Look through the data below. Show each line where the string "nullptr" occurs.
BEGIN Records to process
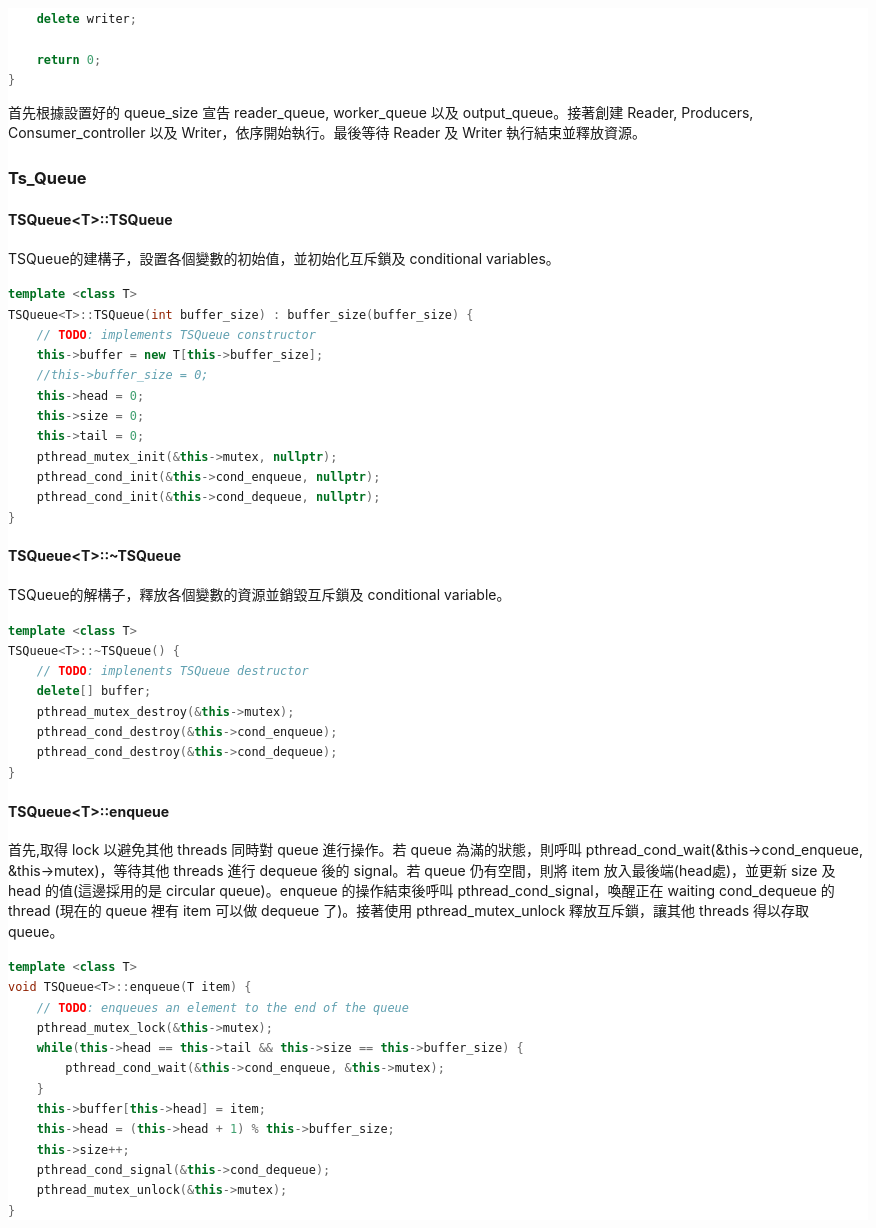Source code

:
 ```cpp
    delete writer;

    return 0;
}

```
首先根據設置好的 queue_size 宣告 reader_queue, worker_queue 以及 output_queue。接著創建 Reader, Producers, Consumer_controller 以及 Writer，依序開始執行。最後等待 Reader 及 Writer 執行結束並釋放資源。
### Ts_Queue
#### TSQueue<T\>::TSQueue
TSQueue的建構子，設置各個變數的初始值，並初始化互斥鎖及 conditional variables。
```cpp
template <class T>
TSQueue<T>::TSQueue(int buffer_size) : buffer_size(buffer_size) {
    // TODO: implements TSQueue constructor
    this->buffer = new T[this->buffer_size];	
    //this->buffer_size = 0;
    this->head = 0;
    this->size = 0;
    this->tail = 0;
    pthread_mutex_init(&this->mutex, nullptr);
    pthread_cond_init(&this->cond_enqueue, nullptr);
    pthread_cond_init(&this->cond_dequeue, nullptr);
}
```
    
#### TSQueue<T\>::~TSQueue
TSQueue的解構子，釋放各個變數的資源並銷毀互斥鎖及 conditional variable。
```cpp
template <class T>
TSQueue<T>::~TSQueue() {
    // TODO: implenents TSQueue destructor
    delete[] buffer;
    pthread_mutex_destroy(&this->mutex);
    pthread_cond_destroy(&this->cond_enqueue);
    pthread_cond_destroy(&this->cond_dequeue);
}
```

#### TSQueue<T\>::enqueue
首先,取得 lock 以避免其他 threads 同時對 queue 進行操作。若 queue 為滿的狀態，則呼叫 pthread_cond_wait(&this->cond_enqueue, &this->mutex)，等待其他 threads 進行 dequeue 後的 signal。若 queue 仍有空間，則將 item 放入最後端(head處)，並更新 size 及 head 的值(這邊採用的是 circular queue)。enqueue 的操作結束後呼叫 pthread_cond_signal，喚醒正在 waiting cond_dequeue 的 thread (現在的 queue 裡有 item 可以做 dequeue 了)。接著使用 pthread_mutex_unlock 釋放互斥鎖，讓其他 threads 得以存取 queue。
```cpp
template <class T>
void TSQueue<T>::enqueue(T item) {
    // TODO: enqueues an element to the end of the queue
    pthread_mutex_lock(&this->mutex); 
    while(this->head == this->tail && this->size == this->buffer_size) {
        pthread_cond_wait(&this->cond_enqueue, &this->mutex);
    }
    this->buffer[this->head] = item;
    this->head = (this->head + 1) % this->buffer_size;
    this->size++;
    pthread_cond_signal(&this->cond_dequeue);
    pthread_mutex_unlock(&this->mutex);
}
```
END Records to process
Problem solution -
    pthread_mutex_init(&this->mutex, nullptr);
    pthread_cond_init(&this->cond_enqueue, nullptr);
    pthread_cond_init(&this->cond_dequeue, nullptr);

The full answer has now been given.